靠山屯是方圓十幾裡內較大的一個村落,坐落在一個山坳中,四周山林環繞,僅有一個出口出入,村子裡約莫五十餘戶近兩百多號人,因為距離鄉裡較近,村子倒也還算平靜。
黃雪兒家在村東頭,家門口有一棵活了數百年的老槐樹,她家與普通人家幾乎沒有什麼差彆。是一個三進兩天井結構的四合院居所,分為門頭、天井、中堂、後院、兩側廂房。大門並未懸掛有什麼懸壺濟世的牌匾,不過黃勝已經行醫二十餘年,名聲在外,即便不用掛出招牌,也是不斷有上門求醫者。
不管從哪個方向看,都是再正常不過的人家。在中堂側邊放了一排藥櫃,櫃子上密密麻麻寫滿了藥材的名字。
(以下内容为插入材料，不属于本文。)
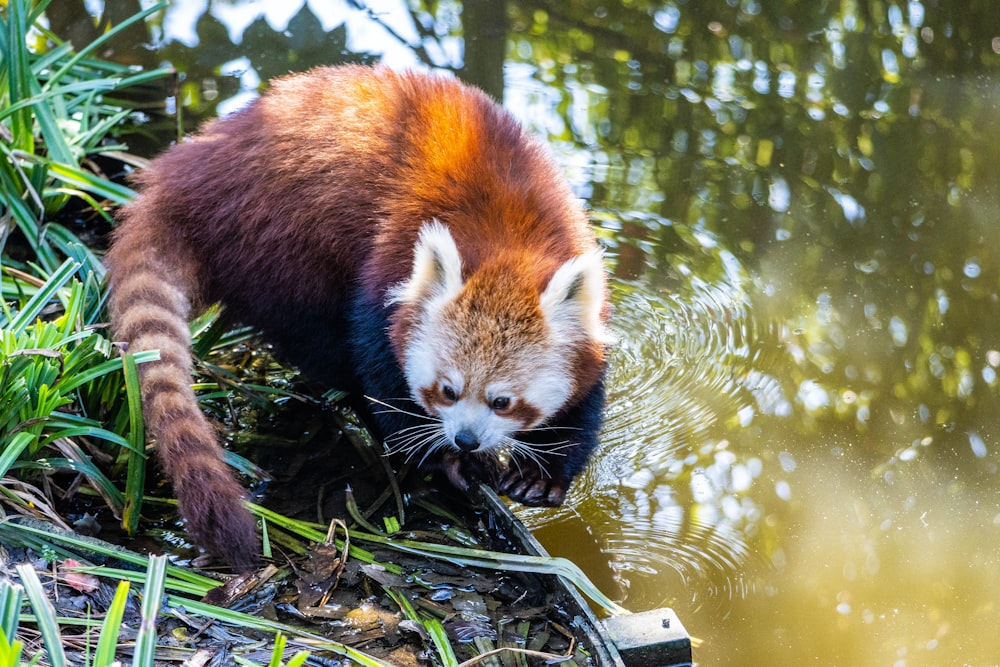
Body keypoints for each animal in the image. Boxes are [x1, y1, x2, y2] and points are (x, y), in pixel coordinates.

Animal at [107, 65, 608, 572]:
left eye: (502, 402)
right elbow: (380, 368)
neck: (509, 236)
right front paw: (441, 458)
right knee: (317, 337)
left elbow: (585, 400)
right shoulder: (390, 261)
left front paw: (543, 472)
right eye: (447, 391)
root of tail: (184, 174)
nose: (466, 439)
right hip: (277, 243)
藥櫃前方是一張古樸的書桌,書桌上擺了幾本醫書,還有紙張、筆墨紙硯等。
“這個傷口是你處理的?”黃勝指著阿福的後背上縫合的傷口說道。
“我隻是怕傷口感染了,便用酒水清洗了傷口,然後用針線……”
黃勝擺了擺手,喝了口茶。
“倒是有些新意,不過傷口仍有潰爛之勢,如無法處理這些腐肉,你這朋友三天之後便再無藥可救!”
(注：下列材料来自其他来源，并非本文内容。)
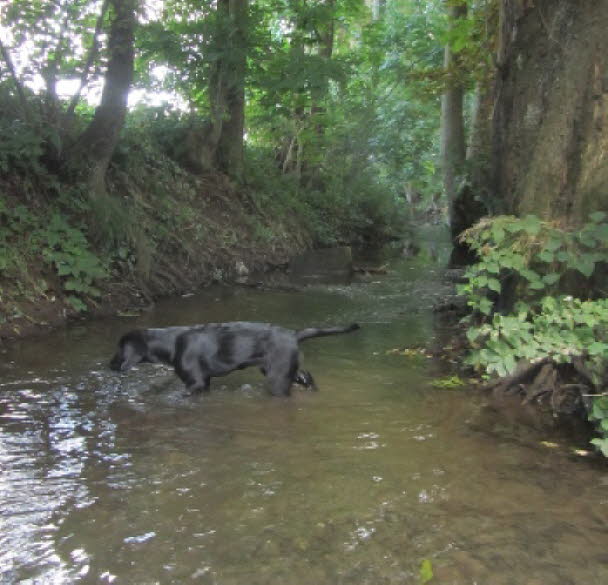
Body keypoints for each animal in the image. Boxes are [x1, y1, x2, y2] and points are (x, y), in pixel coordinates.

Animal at [108, 322, 360, 394]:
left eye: (120, 348)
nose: (109, 365)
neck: (171, 342)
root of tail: (293, 334)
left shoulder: (195, 383)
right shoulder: (205, 382)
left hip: (277, 378)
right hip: (279, 369)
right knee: (306, 375)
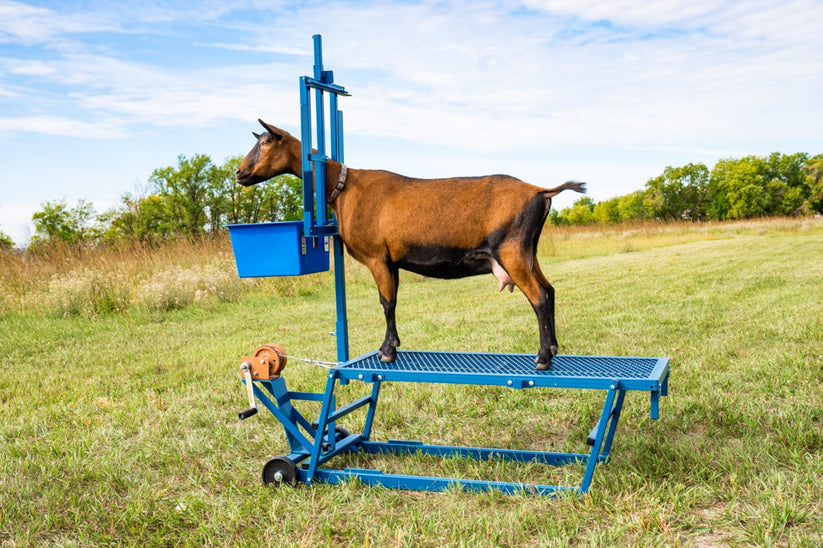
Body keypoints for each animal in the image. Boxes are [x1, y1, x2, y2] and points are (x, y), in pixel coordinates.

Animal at [236, 120, 585, 370]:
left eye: (265, 141)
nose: (239, 173)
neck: (344, 187)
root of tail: (540, 191)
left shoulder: (377, 257)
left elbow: (386, 302)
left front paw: (387, 351)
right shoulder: (392, 261)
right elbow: (392, 300)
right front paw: (391, 346)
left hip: (511, 251)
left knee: (539, 297)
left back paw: (542, 358)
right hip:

黃勝看著眼前已經梳洗了一番,已經重新露出翩翩公子本來模樣的陳天一,目光如鷹一樣銳利。
“你是哪裡人?”
“貴縣人”陳天一絲毫不隱瞞。
“怎麼流落這裡的,為何沒有路引?”黃勝又問。
“我本來要去廣州投奔親戚,不料在江上遇險,與我這朋友流落此處,我朋友為了救我,故受此大傷。”陳天一神情淡定,他認為這些並沒有隱瞞的必要。
“殺過幾個人?”黃勝瞥了一眼,仍在門腳的柴刀,上麵還有絲絲浸入黃色鐵鏽中的一抹暗紅,那是沾過人血的凶器!
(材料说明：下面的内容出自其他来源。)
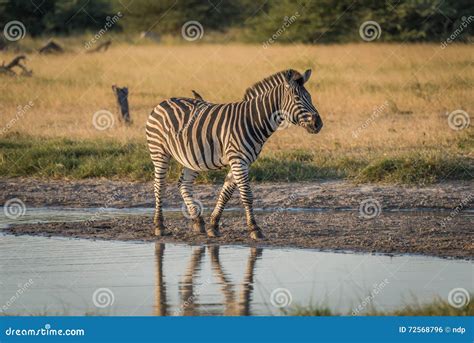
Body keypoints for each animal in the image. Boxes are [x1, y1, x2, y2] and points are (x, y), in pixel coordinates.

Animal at [145, 68, 322, 241]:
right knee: (159, 186)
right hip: (159, 151)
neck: (253, 121)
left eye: (310, 97)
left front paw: (213, 226)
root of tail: (165, 101)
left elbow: (226, 194)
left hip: (191, 157)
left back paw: (198, 221)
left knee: (183, 184)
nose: (318, 124)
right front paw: (254, 229)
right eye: (297, 98)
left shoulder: (242, 161)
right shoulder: (238, 160)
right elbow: (247, 195)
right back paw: (159, 226)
陳天一有些錯愕,他沒想到眼前這個長相平平無奇的中年人,僅僅隻是看了一眼他有意放在門角的柴刀,便已經斷言他之前殺過人。
“兩個,他們要謀財害我二人性命,我便殺了他們!”陳天一沒有狡辯,而是迎著中年的目光一字一頓地說道。
“我希望你不要傷害雪兒,我可以嘗試去救你的朋友,但是很難……”
陳天一站起身來,鄭重地向黃勝鞠了一躬。
“謝謝,不論結果如何,我仍舊感謝您跟雪兒姑娘!”
黃勝站起身來,用舂好的草藥敷在阿福背後的傷口上,指著桌上的幾幅藥緩緩開口。
“四碗水煎做一碗水,早晚分服。”
“哦,還有,不得私自進入後院,否則,無論如何我都不會再救治你這朋友!”
陳天一點點頭,自顧自拿起那幾幅中藥,來到天井,那裡放著幾口煎藥的鍋。陳天一選了一口鍋,將藥材倒入後,又添加了幾碗水,便點火開始熬藥。以前母親也沒少在醫院帶回一袋又一袋的中藥,那散發著刺鼻藥材味的藥湯直讓母親眉頭緊皺,他也沒少看母親如何熬藥。就這項工作來說,已經是駕輕就熟了。
陳天一邊熬藥邊思索如何能夠祛除阿福傷口的腐肉,不覺藥鍋已開,他絲毫沒有察覺沸騰的藥湯即將掀翻蓋子。用刀子刮?不行,沒有經過消毒的刀子,本身就是細菌的來源,而且在沒有麻藥的條件下,阿福能不能頂住如關二爺刮骨療毒的痛楚。用燒紅的鐵來燙?陳天一同樣搖了搖頭,不行,陳天一否認了一個又一個的念頭,沉思良久,他腦海中突然蹦現出一個念頭:他以前聽過村裡的老人談論過用螞蟥能夠吸食傷口的腐肉。
黃雪兒剛從後院出來,見陳天一呆愣在藥鍋前,藥鍋已經翻騰,蓋子被水汽撐得砰砰作響,濃重的中藥味飄散在空氣中。
“你,熬中藥怎麼能分心呢……”
黃雪兒數落著,便要走上近前,卻見陳天一將手中的蒲扇一扔,瘋也似的跑了出去。
這一幕將黃雪兒嚇得呆愣在原地,“這怕不是腦疾犯了吧”
陳天一速度極快,驚得村裡雞飛狗跳,村民們看著這個外鄉人如瘋批般狂奔,也不由得好奇地跟了上去。便見陳天一出了村口便一頭紮進了稻田中,此時已是入秋,麥穗已經泛出金黃,眼瞅著收獲在即。
“丟哢美,快出來,你這外鄉人,在我的田裡做什麼?若是弄壞了我的莊稼,看我如何炮製你……”有人見陳天一跑進了自家的稻田中,生怕陳天一弄壞了地裡的莊稼,又怕這人真的是發了瘋,這瘋子打起人來可是不留情麵的,急得在田埂上破口大罵。
陳天一仿若無聞,仍伏在稻田中尋找。